SOURCE TEXT |
If you are looking for how much heat is added to the system then take heat capacity (Btu/lb/°F)* total amount of oil(lbs)*(Final temp - initial temp)/30min That will give you approximately Btu/min. It ignores the metal mass of the system and the current heat loss.
I assume you are looking to add an oil cooler or something?

Hope this helps.

StoneCold
 
Thanks, StoneCold. Yes, I'm trying to size a cooler. We advertise a 90% mechanical efficiency on the pump, so I could just say that 10% of the pump's brake hp was going to the oil, but that makes for an enormous cooler.

When you say "*total amount of oil*", do you mean the mass of oil that was circulated over the 30 minutes or the total mass that resides in the lube tank?
 
funkytown
What I meant was the total amount of oil in the system.
It does not matter how many times it goes around.

The heat is actually coming from the 90% mechanical efficiency on the pump. Friction of the oil pumping around is where the heat is coming from.

LISTED ENTRIES |
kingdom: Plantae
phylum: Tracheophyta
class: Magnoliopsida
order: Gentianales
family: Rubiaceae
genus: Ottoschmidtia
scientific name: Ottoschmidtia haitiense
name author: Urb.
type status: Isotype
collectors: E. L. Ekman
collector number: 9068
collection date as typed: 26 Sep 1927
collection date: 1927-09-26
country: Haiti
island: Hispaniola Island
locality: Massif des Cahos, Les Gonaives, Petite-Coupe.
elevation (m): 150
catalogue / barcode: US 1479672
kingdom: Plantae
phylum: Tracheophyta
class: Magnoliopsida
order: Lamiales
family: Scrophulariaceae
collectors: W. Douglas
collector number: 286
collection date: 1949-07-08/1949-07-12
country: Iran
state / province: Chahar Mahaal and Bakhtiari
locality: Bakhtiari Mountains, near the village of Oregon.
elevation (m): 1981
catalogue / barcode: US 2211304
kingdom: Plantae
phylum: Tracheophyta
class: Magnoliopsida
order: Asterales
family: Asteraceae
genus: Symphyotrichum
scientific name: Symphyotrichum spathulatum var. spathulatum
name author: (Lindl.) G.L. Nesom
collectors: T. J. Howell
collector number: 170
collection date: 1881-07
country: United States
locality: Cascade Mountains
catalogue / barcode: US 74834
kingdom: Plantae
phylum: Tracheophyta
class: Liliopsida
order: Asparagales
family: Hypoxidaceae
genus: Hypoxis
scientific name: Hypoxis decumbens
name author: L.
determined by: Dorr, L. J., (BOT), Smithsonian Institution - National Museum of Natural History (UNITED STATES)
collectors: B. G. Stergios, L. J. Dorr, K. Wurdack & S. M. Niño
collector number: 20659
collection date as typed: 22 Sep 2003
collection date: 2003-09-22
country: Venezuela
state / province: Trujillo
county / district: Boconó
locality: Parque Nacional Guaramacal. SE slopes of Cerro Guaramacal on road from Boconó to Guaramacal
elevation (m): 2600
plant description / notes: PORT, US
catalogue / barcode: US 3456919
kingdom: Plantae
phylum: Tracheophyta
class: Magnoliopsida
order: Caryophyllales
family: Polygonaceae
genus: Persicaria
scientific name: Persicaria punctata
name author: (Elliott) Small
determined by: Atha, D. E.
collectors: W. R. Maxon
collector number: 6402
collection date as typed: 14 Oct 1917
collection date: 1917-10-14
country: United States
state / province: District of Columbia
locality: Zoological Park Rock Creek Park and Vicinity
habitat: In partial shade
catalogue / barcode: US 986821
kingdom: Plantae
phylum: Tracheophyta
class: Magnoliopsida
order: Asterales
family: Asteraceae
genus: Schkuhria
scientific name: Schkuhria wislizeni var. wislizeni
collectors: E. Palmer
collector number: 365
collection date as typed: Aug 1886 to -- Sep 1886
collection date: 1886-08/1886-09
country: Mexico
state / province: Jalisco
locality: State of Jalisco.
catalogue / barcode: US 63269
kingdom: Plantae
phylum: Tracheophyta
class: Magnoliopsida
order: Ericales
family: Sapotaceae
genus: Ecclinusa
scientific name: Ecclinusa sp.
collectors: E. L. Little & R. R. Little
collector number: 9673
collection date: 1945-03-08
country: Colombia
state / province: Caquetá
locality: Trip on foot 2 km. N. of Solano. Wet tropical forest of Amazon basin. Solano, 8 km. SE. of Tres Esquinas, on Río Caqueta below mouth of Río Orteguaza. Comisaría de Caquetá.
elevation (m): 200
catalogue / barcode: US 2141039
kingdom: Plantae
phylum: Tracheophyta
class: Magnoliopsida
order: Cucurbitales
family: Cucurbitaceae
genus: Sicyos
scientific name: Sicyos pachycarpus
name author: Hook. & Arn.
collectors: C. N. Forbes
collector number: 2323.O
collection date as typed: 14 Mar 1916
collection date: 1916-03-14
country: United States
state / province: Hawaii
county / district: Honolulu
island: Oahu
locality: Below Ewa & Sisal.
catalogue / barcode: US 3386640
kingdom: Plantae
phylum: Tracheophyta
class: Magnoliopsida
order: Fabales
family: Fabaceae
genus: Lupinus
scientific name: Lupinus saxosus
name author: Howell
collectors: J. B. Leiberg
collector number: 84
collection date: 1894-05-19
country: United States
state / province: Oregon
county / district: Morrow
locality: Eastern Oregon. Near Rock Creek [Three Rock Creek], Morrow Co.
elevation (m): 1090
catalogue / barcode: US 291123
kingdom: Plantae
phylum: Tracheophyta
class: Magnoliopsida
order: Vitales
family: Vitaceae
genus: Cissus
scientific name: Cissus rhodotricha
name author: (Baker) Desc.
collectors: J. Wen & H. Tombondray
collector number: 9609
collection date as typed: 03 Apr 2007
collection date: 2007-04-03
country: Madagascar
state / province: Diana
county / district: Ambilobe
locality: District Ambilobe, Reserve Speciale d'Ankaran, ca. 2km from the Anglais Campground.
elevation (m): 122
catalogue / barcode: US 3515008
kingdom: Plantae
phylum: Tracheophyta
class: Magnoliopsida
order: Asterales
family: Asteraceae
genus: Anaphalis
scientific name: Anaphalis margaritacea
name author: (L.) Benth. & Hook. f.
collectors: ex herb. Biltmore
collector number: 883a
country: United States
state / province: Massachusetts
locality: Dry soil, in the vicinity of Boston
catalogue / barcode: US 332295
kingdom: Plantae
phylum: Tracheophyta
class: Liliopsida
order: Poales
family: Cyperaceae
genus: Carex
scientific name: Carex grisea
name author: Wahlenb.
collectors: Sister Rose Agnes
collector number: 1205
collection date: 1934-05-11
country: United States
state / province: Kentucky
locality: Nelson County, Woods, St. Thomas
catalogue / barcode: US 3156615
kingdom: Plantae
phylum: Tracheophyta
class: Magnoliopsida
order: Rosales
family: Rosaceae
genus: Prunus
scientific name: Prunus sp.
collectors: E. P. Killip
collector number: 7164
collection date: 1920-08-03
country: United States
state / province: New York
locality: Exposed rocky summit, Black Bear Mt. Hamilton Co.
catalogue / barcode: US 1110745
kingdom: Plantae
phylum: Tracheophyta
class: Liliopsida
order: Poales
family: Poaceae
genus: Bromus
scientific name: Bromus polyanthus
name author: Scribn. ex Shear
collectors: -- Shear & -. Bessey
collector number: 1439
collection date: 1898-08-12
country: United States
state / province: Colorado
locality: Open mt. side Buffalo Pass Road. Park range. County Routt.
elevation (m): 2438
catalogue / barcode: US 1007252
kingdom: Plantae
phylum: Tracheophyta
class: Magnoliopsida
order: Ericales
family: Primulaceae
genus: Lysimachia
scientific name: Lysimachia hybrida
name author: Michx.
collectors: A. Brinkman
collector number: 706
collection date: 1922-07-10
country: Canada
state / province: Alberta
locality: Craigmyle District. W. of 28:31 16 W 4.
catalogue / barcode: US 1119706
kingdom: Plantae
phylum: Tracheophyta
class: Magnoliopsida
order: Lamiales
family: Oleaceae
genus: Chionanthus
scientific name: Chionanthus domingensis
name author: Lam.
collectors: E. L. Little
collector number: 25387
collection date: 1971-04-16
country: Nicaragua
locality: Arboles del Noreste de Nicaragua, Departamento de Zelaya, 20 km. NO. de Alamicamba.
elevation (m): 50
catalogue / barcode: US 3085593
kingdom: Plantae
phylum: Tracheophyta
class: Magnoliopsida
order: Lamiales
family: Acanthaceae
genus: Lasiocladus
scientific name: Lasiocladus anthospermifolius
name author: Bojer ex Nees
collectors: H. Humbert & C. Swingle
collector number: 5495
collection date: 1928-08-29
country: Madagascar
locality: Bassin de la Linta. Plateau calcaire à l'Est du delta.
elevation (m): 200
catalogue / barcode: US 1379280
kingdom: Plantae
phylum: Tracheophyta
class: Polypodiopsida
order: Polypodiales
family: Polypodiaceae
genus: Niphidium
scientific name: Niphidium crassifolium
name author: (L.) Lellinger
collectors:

WHAT THIS TASK INVOLVES |
Please decide whether each statement below agrees with the oil heat discussion. Answer yes or no for each, and quote the deciding words from the discussion.
1. The heat calculation takes the metal mass of the system into account.
2. "Total amount of oil" refers to all the oil in the system, regardless of how many times it circulates.
3. The pump is advertised with a 90% mechanical efficiency.

EXERCISE RESULT |
1. No: "It ignores the metal mass of the system and the current heat loss."
2. Yes: "What I meant was the total amount of oil in the system. It does not matter how many times it goes around."
3. Yes: "We advertise a 90% mechanical efficiency on the pump"